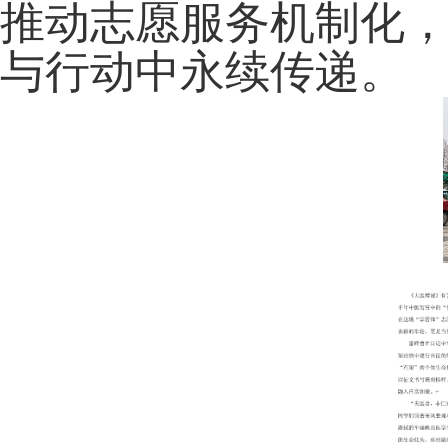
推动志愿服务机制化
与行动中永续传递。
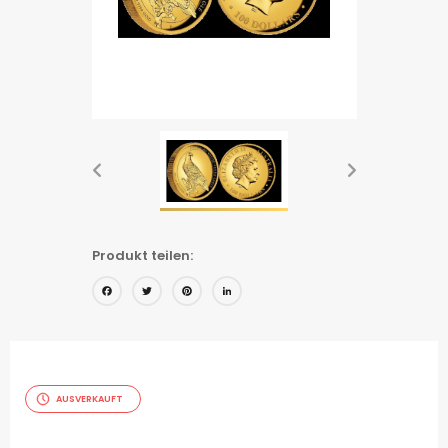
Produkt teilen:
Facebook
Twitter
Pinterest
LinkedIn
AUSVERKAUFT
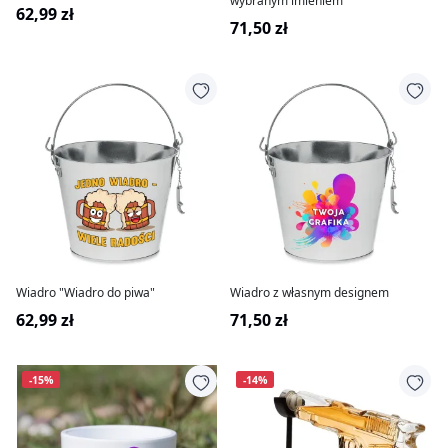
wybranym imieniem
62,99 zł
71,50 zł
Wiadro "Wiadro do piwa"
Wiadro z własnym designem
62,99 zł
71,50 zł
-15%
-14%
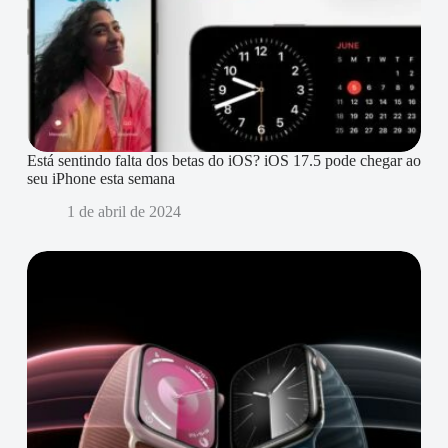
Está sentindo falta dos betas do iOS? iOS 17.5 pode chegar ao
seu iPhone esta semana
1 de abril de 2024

══════

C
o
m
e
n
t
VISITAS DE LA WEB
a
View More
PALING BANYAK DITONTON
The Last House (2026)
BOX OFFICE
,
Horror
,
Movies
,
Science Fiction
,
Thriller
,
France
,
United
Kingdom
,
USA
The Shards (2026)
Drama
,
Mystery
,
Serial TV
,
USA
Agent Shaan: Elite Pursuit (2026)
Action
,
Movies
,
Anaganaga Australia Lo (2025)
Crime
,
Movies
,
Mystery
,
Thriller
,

══════

> **What is being asked**
Retype the lines from the one with "wybranym imieniem" to the one with "1 de abril de 2024" without changing them, and leave the pictures out of your answer.

> **Written response**
wybranym imieniem
62,99 zł
71,50 zł
Wiadro "Wiadro do piwa"
Wiadro z własnym designem
62,99 zł
71,50 zł
-15%
-14%
Está sentindo falta dos betas do iOS? iOS 17.5 pode chegar ao
seu iPhone esta semana
1 de abril de 2024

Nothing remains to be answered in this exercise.